Liberté d’expression et de réunion

En mars, deux chaînes de télévision ont également été suspendues, selon le rapport de Amnesty International, en l’occurrence Walf Tv et Sen Tv pendant 72 heures. Ce, au motif qu’elles avaient diffusé en direct des images de manifestations. Le Conseil national de régulation de l’audiovisuel (Cnra) a considéré qu’en agissant de la sorte, elles s’étaient livrées à une « apologie de la violence » et à une « couverture irresponsable de la situation ». Des protestataires ont par ailleurs vandalisé des biens appartenant à l’organe de presse Groupe futurs média et au quotidien Le Soleil, considérés comme favorables au gouvernement. En juin, indique toujours le rapport, l’Assemblée nationale a adopté des modifications des dispositions du Code pénal et du Code de procédure pénale relatives au terrorisme qui ont gravement restreint les droits à la liberté d’expression et de réunion pacifique. Des expulsions forcées ont encore eu lieu cette année, toujours selon la note de Amnesty International.

Droits des détenus et des enfants

La surpopulation dans les prisons a également été mentionnée dans le rapport qui indique que cette situation mettait gravement en danger la santé des personnes détenues. Le système mis en place par les autorités carcérales pour surveiller les cas de Covid-19 a conduit à une telle surpopulation dans la prison du Cap Manuel, à Dakar, que les personnes détenues ne pouvaient même plus s’allonger. Le rapport qui se penche également sur le droit des enfants, indique que le Sénégal n’a pas respecté son obligation de protéger les enfants contre les mauvais traitements. Des centaines de milliers d’élèves d’écoles coraniques ont continué d’être contraints à mendier pour assurer leur subsistance, malgré l’existence d’une loi adoptée en 2005 pour lutter contre la mendicité forcée et la traite des enfants.

Seydi Gassama sur la criminalisation de l’homosexualité

Sur la grande manifestation organisée à Dakar par le mouvement And samm jikko yi et ses alliés, pour réclamer la criminalisation de l’homosexualité dans le Code pénal sénégalais, Seydi Gassama a donné la position de Amnesty International. L’organisation de défense des droits de l’homme a, en effet, clairement indiqué qu’il n’approuve pas cette requête : « Amnesty International s’oppose à cette initiative, totalement injustifiée, les actes contre-nature étant déjà très sévèrement punis par le code pénal sénégalais, article 319 du code pénal. »

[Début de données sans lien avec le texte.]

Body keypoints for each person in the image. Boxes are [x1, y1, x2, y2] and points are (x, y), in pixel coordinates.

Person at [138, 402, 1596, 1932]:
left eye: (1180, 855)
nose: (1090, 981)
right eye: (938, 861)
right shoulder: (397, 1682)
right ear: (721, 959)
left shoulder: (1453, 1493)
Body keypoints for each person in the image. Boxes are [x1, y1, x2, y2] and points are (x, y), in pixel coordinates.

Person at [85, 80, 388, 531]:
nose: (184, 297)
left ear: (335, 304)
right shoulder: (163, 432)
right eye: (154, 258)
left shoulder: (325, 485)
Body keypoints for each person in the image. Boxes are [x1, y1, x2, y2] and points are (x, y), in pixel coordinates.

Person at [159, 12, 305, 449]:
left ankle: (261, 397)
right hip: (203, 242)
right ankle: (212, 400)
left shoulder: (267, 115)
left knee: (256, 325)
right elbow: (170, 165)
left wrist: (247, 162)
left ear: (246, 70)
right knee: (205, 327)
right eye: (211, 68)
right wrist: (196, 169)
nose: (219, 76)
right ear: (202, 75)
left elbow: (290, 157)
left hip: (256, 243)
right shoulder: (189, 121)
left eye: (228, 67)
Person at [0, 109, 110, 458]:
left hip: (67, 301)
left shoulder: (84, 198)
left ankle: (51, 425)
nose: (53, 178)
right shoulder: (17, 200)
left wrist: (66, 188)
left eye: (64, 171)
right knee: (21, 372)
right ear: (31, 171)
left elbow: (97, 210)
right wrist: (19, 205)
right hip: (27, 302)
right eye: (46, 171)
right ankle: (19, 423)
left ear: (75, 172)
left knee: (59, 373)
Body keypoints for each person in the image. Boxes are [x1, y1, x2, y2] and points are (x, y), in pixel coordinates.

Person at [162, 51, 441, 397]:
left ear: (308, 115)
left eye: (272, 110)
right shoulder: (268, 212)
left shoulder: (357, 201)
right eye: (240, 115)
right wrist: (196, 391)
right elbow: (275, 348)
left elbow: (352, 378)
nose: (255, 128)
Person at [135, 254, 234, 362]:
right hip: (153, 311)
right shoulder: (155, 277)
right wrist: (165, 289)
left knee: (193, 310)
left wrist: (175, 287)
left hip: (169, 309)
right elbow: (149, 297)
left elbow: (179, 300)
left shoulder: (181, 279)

Lors de cette conférence de presse, qui a suivi la publication du rapport 2021-2022, le directeur exécutif de la section d’Amnesty International Sénégal a évoqué la situation des personnes Lgbti en signalant des cas d’agression. « Des personnes Lgbti, ou présumés Lgbti, ont été attaquées physiquement et publiquement à Dakar et à Ziguinchor au cours de l’année, et un grand nombre de ces attaques ont été filmées par les agresseurs », regrette-t-il.